While that all seems to favor the more experienced players, Green Bay has seen these unsung young players step up and play big roles. Allison had a big touchdown catch against the Lions while stepping in for an injured Randall Cobb. Taylor only had to fill in for former Pro Bowl guard Josh Sitton and had a brilliant season. Gunter has faced some of the league's best receivers in Julio Jones, Alshon Jeffrey, and Beckham to name a few. While many see a mismatch of stars versus joe's, I think about how close Gunter, for example, has come to making a big play this season and how he's due. Fullback Aaron Ripkowski has endeared himself to Packers fans but outside of Green Bay, who had heard of him prior to last week's game against the Lions? 61 big yards later and the Ripper is on the map.
It's a big stage to be playing in a playoff game, but these guys have been out there every week. The wide eyed phase is past them and it's time for them to seize another big moment.
Some would say Packers head coach Mike McCarthy is hardly magical in the postseason. Some are still harping on his decision to kick two field goals early in the NFC Championship game against the Seattle Seahawks two seasons ago. Some harp on his decision to run twice, predictably, late in that same game, stalling a drive and giving the ball back to Seattle. But when the Packers' backs have been against a wall in the decade that McCarthy has been here, he's come up with some pretty good plans to prepare his team. I feel like I reference the game against the New England Patriots in 2014 ad nauseam, but that was a brilliantly called game. Patriots head coach Bill Belichick said so himself. Russell Wilson helped a ton, but the Packers came up huge against the Seahawks in week 14 during their "table run". That was the toughest remaining game on the schedule and the Packers were ready for every Seattle miscue on the day. That mentality is something instilled by leadership.
When the Packers were losing, many wanted McCarthy to go crazy, scream at guys and be demonstrative. Show he cared. McCarthy knew better. He has a good pulse on this team and instead focused on how close they were to making some big plays, to getting a win instead of suffering a close loss. It's hard to argue with the result. McCarthy is aware that his legacy of two bad losses to the Giants in the playoffs is hanging over his head and that a third loss would likely cement New York as his ultimate kryptonite. Expect McCarthy to come out and show is former pupil, McAdoo, a thing or two about football in January. We've been waiting for tight end Jared Cook to have this "game for the ages" that we keep hearing that he can. Based on what has troubled the Giants defense this season, it would seem that this might be the week that McCarthy's game plan puts #89 front and center of his strategy to nullify the NYPD and send Eli pouting all the way back to New Jersey.
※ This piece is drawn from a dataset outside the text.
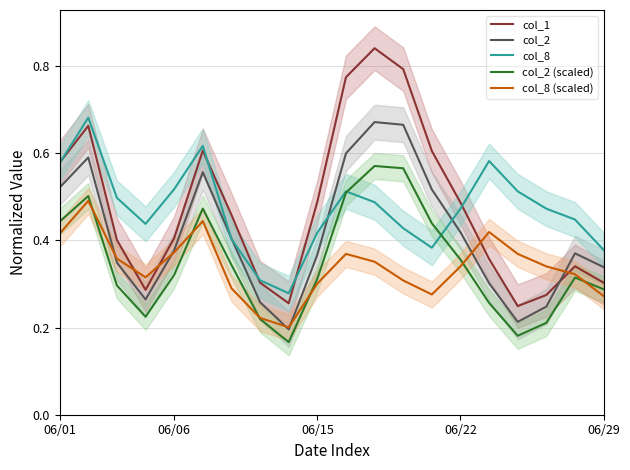

What is the smallest value displayed?

0.2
Jersey Al and Julianna Czech will be in the house for this game. Safe to say that Adam will also be there, in whatever way he can. That's a lot of added mojo for the Giants to have to deal with and they don't even know it's coming. Just before he passed, Adam told Julianna that the Packers were going to make a run. Winning six in a row certainly made a prophet of our fallen friend but something tells me this "run" isn't quite done yet. Wishing Adam's Pack a great day at Lambeau Field and a big celebration afterwards.